Natural Daylighting Use of numerous skylights and high transom windows to reduce electrical lighting loads during the day. Natural daylighting also has documented benefits on mood, productivity, and enjoyment of the space.
Photo Voltaic Solar Panels Use of PV solar electric generation system to reduce electrical grid consumption, and bi-directional meter sends power back to the grid when it is needed most, on hot summer afternoons.
Hydronic Radiant Heat Floor Use of hydronic radiant floor heating system saves energy, is more efficient for residential heating, is more comfortable for inhabitants, and promotes superior indoor air quality over forced air systems.
Natural/Passive Ventilation Use of operable skylights operable high windows and ceiling fans, creates a natural convection current, thereby eliminating the need for an air conditioning system.
Passive Solar Design Use of extensive east and south facing glass, proper overhangs, high interior mass, deciduous vines on appropriately placed trellises, to passively heat the home in winter, and protect the house from unnecessary heat gain in summer.
Reclaimed Lumber Douglas fir ceiling beams reclaimed from the Town & Country Village Shopping Center (now Santana Row) in San Jose. Douglas fir ceiling decking reclaimed from the 118 year old Notre Dame High School in downtown San Jose. TJI floor joists reclaimed from the “Millennium Man” movie set. Redwood ceiling beams reclaimed from a Los Altos cabana/trellis.
Extensive Use of Other Reclaimed Materials Two antique reclaimed European stone fireplace mantles grace the family room and master bedroom fireplaces. Reclaimed Carrara marble fountain made into powder room sink. Interior doors with glass knobs reclaimed from the original house located at the property. Two large terraces utilize used brick salvaged from at least 15 different locations.
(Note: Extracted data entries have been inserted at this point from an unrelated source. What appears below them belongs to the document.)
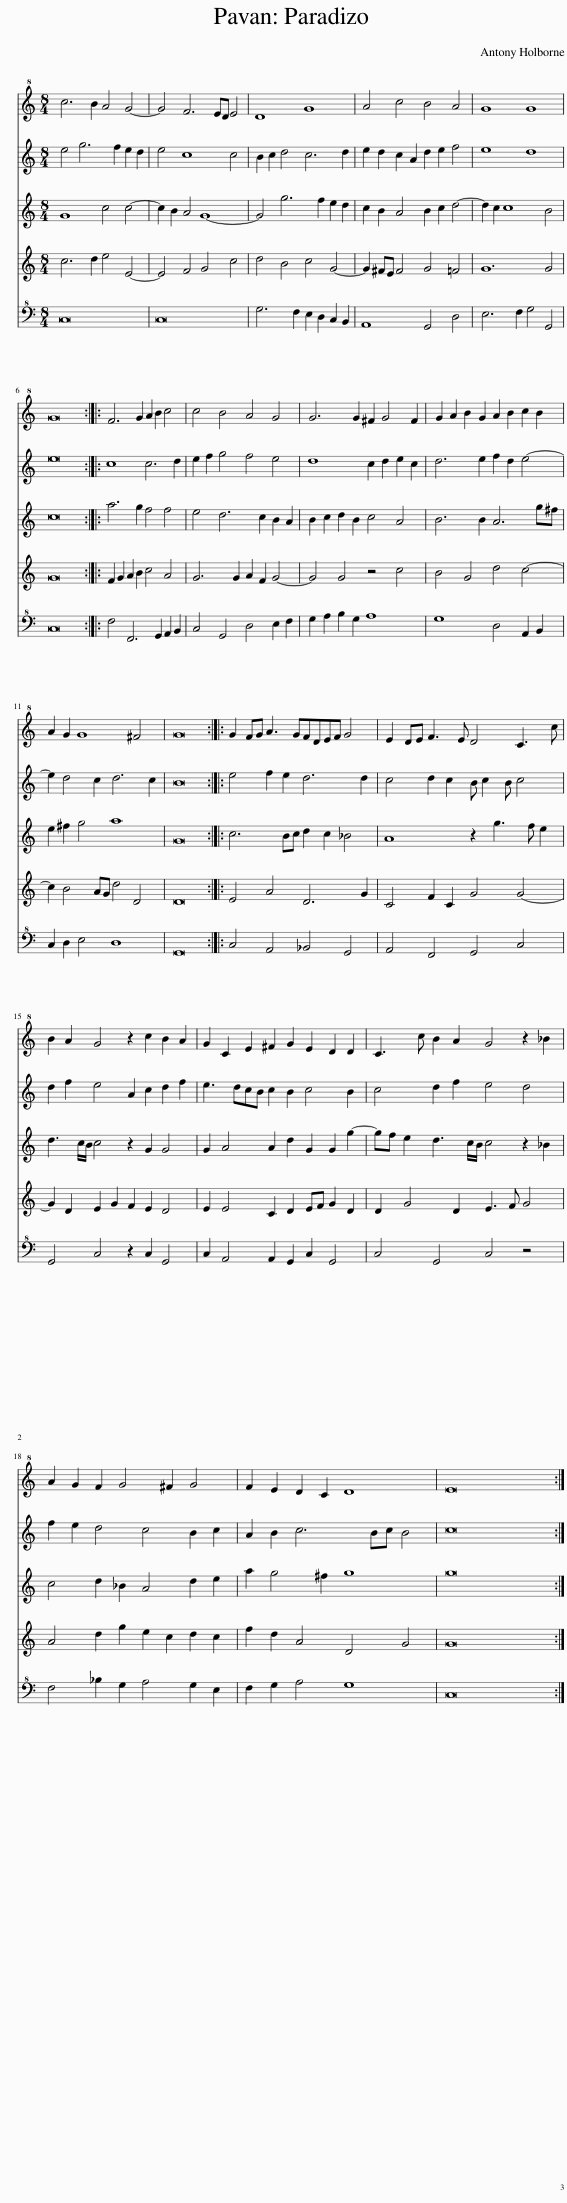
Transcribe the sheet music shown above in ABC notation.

X:1
%%score 1 2 3 4 5
L:1/8
M:8/4
I:linebreak $
K:C
V:1 treble+8
V:2 treble
V:3 treble
V:4 treble
V:5 bass+8
V:1
 c6 B2 A4 G4- | G4 F6 ED E4 | D8 G8 | A4 c4 B4 A4 | G8 G8 |$ %5
 G16 :: F6 G2 A2 B2 c4 | c4 B4 A4 G4 | G6 G2 ^F2 G4 F2 | G2 A2 B2 G2 A2 B2 c2 B2 |$ %10
 A2 G2 G8 ^F4 | G16 :: G2 FG A3 GFDEF G4 | E2 DE F3 E D4 C3 c |$ B2 A2 G4 z2 c2 B2 A2 | %15
 G2 C2 E2 ^F2 G2 E2 D2 D2 | C3 c B2 A2 G4 z2 _B2 |$ A2 G2 F2 G4 ^F2 G4 | F2 E2 D2 C2 D8 | E16 :| %20
V:2
 e4 g6 f2 e2 d2 | e4 c8 c4 | B2 c2 d4 c6 d2 | e2 d2 c2 A2 d2 e2 f4 | e8 d8 |$ %5
 e16 :: c8 c6 d2 | e2 f2 g4 f4 e4 | d8 c2 d2 e2 c2 | d6 e2 f2 d2 e4- |$ %10
 e2 d4 c2 d6 c2 | B16 :: e4 f2 e2 d6 d2 | c4 d2 c2 B c2 B c4 |$ d2 f2 e4 A2 c2 d2 f2 | %15
 e3 dcB c2 B2 c4 B2 | c4 d2 f2 e4 d4 |$ f2 e2 d4 c4 B2 c2 | A2 B2 c6 Bc B4 | c16 :| %20
V:3
 G8 c4 c4- | c2 B2 A4 G8- | G4 g6 f2 e2 d2 | c2 B2 A4 B2 c2 d4- | d2 c2 c8 B4 |$ %5
 c16 :: a6 g2 f4 f4 | e4 d6 c2 B2 A2 | B2 c2 d2 B2 c4 A4 | B6 B2 A6 g^f |$ %10
 e2 ^f2 g4 a8 | G16 :: c6 Bc d2 c2 _B4 | A8 z2 g3 f e2 |$ d3 c/B/ c4 z2 G2 G4 | %15
 G2 A4 A2 d2 G2 G2 g2- | gf e2 d3 c/B/ c4 z2 _B2 |$ c4 d2 _B2 A4 d2 e2 | a2 g4 ^f2 g8 | g16 :| %20
V:4
 c6 d2 e4 E4- | E4 F4 G4 c4 | d4 B4 c4 G4- | G2 ^FE F4 G4 =F4 | G12 G4 |$ %5
 G16 :: F2 G2 A2 B2 c4 A4 | G6 G2 A2 F2 G4- | G4 G4 z4 c4 | B4 G4 d4 c4- |$ %10
 c2 B4 AG d4 D4 | D16 :: E4 A4 D6 G2 | C4 F2 C2 G4 G4- |$ G2 D2 E2 G2 F2 E2 D4 | %15
 E2 E4 C2 D2 EF G2 D2 | D2 G4 D2 E3 F G4 |$ A4 d2 g2 e2 c2 d2 c2 | f2 d2 A4 D4 G4 | G16 :| %20
V:5
 C,16 | C,16 | G,6 F,2 E,2 D,2 C,2 B,,2 | A,,8 G,,4 D,4 | E,6 F,2 G,4 G,,4 |$ %5
 C,16 :: F,4 F,,6 G,,2 A,,2 B,,2 | C,4 G,,4 D,4 E,2 F,2 | G,2 A,2 B,2 G,2 A,8 | G,8 D,4 A,,2 B,,2 |$ %10
 C,2 D,2 E,4 D,8 | G,,16 :: C,4 A,,4 _B,,4 G,,4 | A,,4 F,,4 G,,4 C,4 |$ G,,4 C,4 z2 C,2 G,,4 | %15
 C,2 A,,4 A,,2 G,,2 C,2 G,,4 | C,4 G,,4 C,4 z4 |$ F,4 _B,2 G,2 A,4 G,2 E,2 | F,2 G,2 A,4 G,8 | C,16 :| %20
All lavatory sinks and tubs were bought from salvage yards (tub is reportedly from the Jack Benny house in Hollywood). Courtyard fountain tiled using recycled and restored ceramic tiles from a 1928 California Colonial house in Los Altos. Plywood from crates that the windows and doors were delivered in were used to create garage shear walls. Foundation forms were salvaged and cut for use as interior stud walls, and all the patios are covered with salvaged/used brick.
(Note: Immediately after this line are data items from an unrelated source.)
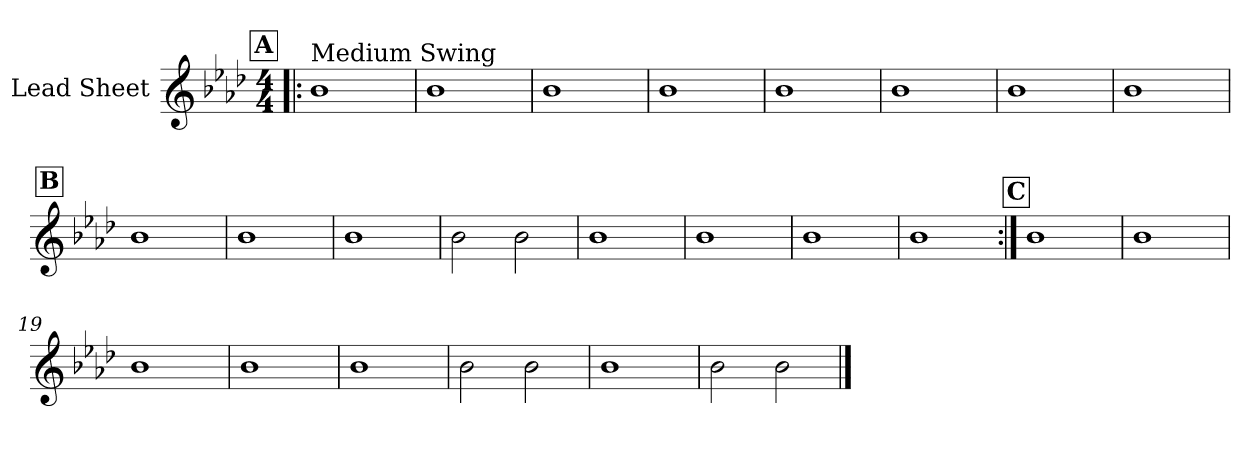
**kern
*part1
*staff1
*I"Lead Sheet
*clefG2
*k[b-e-a-d-]
*A-:
*M4/4
!!LO:REH:place=s1:a:fs=14:t=A
=1!|:
!LO:TX:a:t=Medium Swing
1b-
=2
1b-
=3
1b-
=4
1b-
!!LO:LB:g=z
=5
1b-
=6
1b-
=7
1b-
=8
1b-
!!LO:LB:g=z
!!LO:REH:place=s1:a:fs=14:t=B
=9
1b-
=10
1b-
=11
1b-
=12
2b-\
2b-\
!!LO:LB:g=z
=13
1b-
=14
1b-
=15
1b-
=16
1b-
!!LO:LB:g=z
!!LO:REH:place=s1:a:fs=14:t=C
=17:|!
1b-
=18
1b-
=19
1b-
=20
1b-
!!LO:LB:g=z
=21
1b-
=22
2b-\
2b-\
=23
1b-
=24
2b-\
2b-\
==
*-
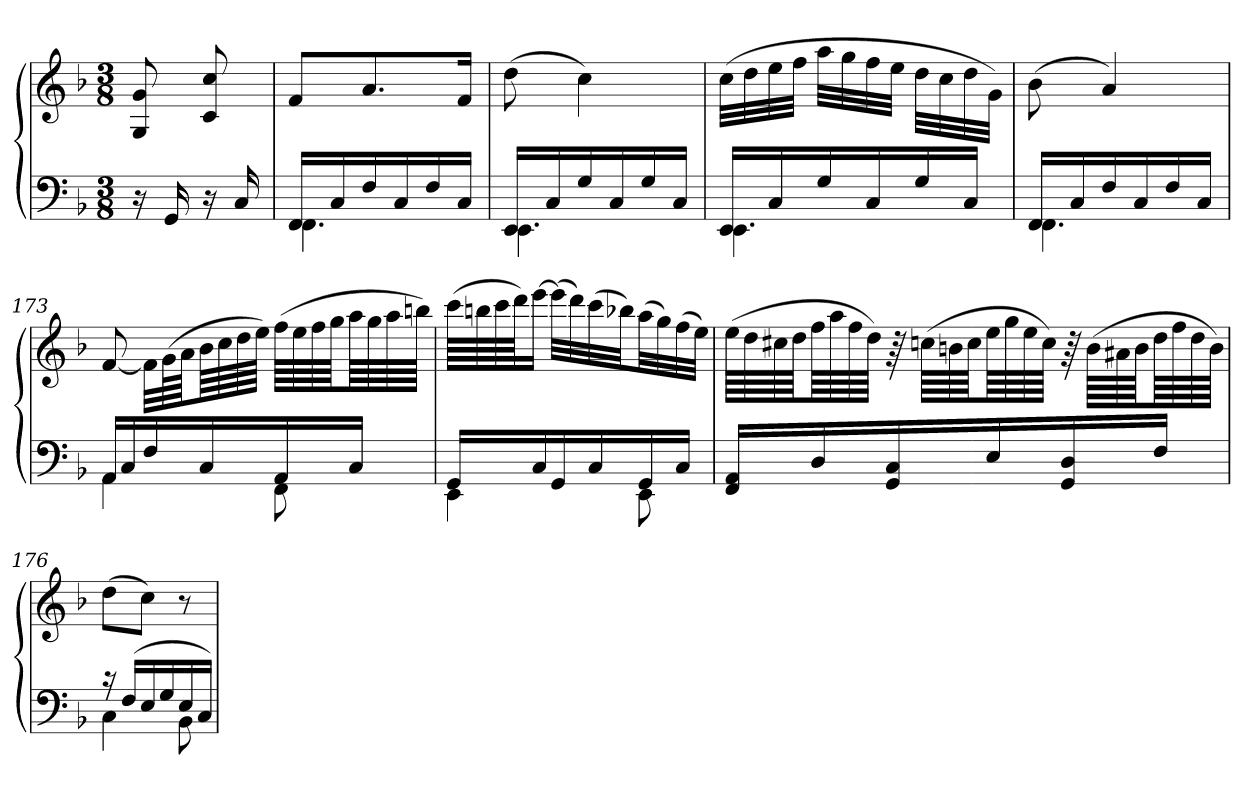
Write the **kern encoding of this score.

**kern	**kern
*part1	*part1
*staff2	*staff1
*clefF4	*clefG2
*k[b-]	*k[b-]
*F:	*F:
*M3/8	*M3/8
=	=
16r	8G 8g
16GG	.
16r	8c 8cc
16C	.
=	=
*^	*
16FFLL	4.FF	8fL
16C	.	.
16F	.	8.a
16C	.	.
16F	.	.
16CJJ	.	16fJk
=170	=170	=170
16EELL	4.EE	(8dd
16C	.	.
16G	.	4cc)
16C	.	.
16G	.	.
16CJJ	.	.
=171	=171	=171
16EELL	4.EE	(32ccLLL
.	.	32dd
16C	.	32ee
.	.	32ffJJJ
16G	.	32aaLLL
.	.	32gg
16C	.	32ff
.	.	32eeJJJ
16G	.	32ddLLL
.	.	32cc
16CJJ	.	32dd
.	.	32gJJJ)
=172	=172	=172
16FFLL	4.FF	(8b-
16C	.	.
16F	.	4a)
16C	.	.
16F	.	.
16CJJ	.	.
=173	=173	=173
16AALL	4AA	[8f
16C	.	.
16F	.	32fLLL]
.	.	(64gL
.	.	64aJJJ
16C	.	64b-LLL
.	.	64cc
.	.	64dd
.	.	64eeJJJJ)
16AA	8FF	(64ffLLLL
.	.	64ee
.	.	64ff
.	.	64ggJJJ
16CJJ	.	64aaLLL
.	.	64gg
.	.	64aa
.	.	64bbnJJJJ)
=174	=174	=174
16GGLL	4EE	(64cccLLLL
.	.	64bbn
.	.	64ccc
.	.	64dddJJ)
16C	.	[16eeeJJ
16GG	.	(32eeeLLL]
.	.	32ddd)
16C	.	(32ccc
.	.	32bb-XJJ)
16GG	8EE	(32aaLL
.	.	32gg)
16CJJ	.	(32ff
.	.	32eeJJJ)
*v	*v	*
=175	=175
16FF 16AALL	(64eeLLLL
.	64dd
.	64cc#X
.	64ddJJJ
16D	64ffLLL
.	64aa
.	64ff
.	64ddJJJJ)
16GG 16C	64r
.	(64ccnLLLL
.	64bn
.	64ccJJJ
16E	64eeLLL
.	64gg
.	64ee
.	64ccJJJJ)
16GG 16D	64r
.	(64bLLLL
.	64a#X
.	64bJJJ
16FJJ	64ddLLL
.	64ff
.	64dd
.	64bJJJJ)
=176	=176
*^	*
16r	4C	(8ddL
(16FLL	.	.
16E	.	8ccJ)
16G	.	.
16E	8BB-	8r
16CJJ)	.	.
*v	*v	*
=	=
*-	*-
Ground Source Heat Pump Ground source heat pump uses geothermal energy to heat the house and domestic water, greatly reducing natural gas and fossil fuel consumption.
Low VOC Paint Clay Plaster Wall Finishes VOC-free interior paint and stain finishes promotes healthy indoor air quality, reduces exacerbation of respiratory ailments such as asthma and lung cancer. Extensive use of American Clay Plaster integral color wall finishes reduces need for painted walls.
High Efficiency Windows Use of energy efficient dual pane thermal glazing with “Low e” coating at all doors and windows reduces heat gain in summer and heat loss in winter, cutting energy use.
Engineered Structural Lumber Extensive use of engineered lumber for structural framing and sheathing reduces cutting of old growth forests, and encourages use of “crop lumber”.
FSC Certified Mill Work Extensive use of FSC (Forest Stewardship Council) certified sustainable lumber products for cabinetry, flooring, trim, etc. further protects the environment through third party monitoring and certification of the entire supply chain.
Cotton Insulation Formaldehyde-free cotton insulation made from recycled blue jeans used extensively for attic insulation.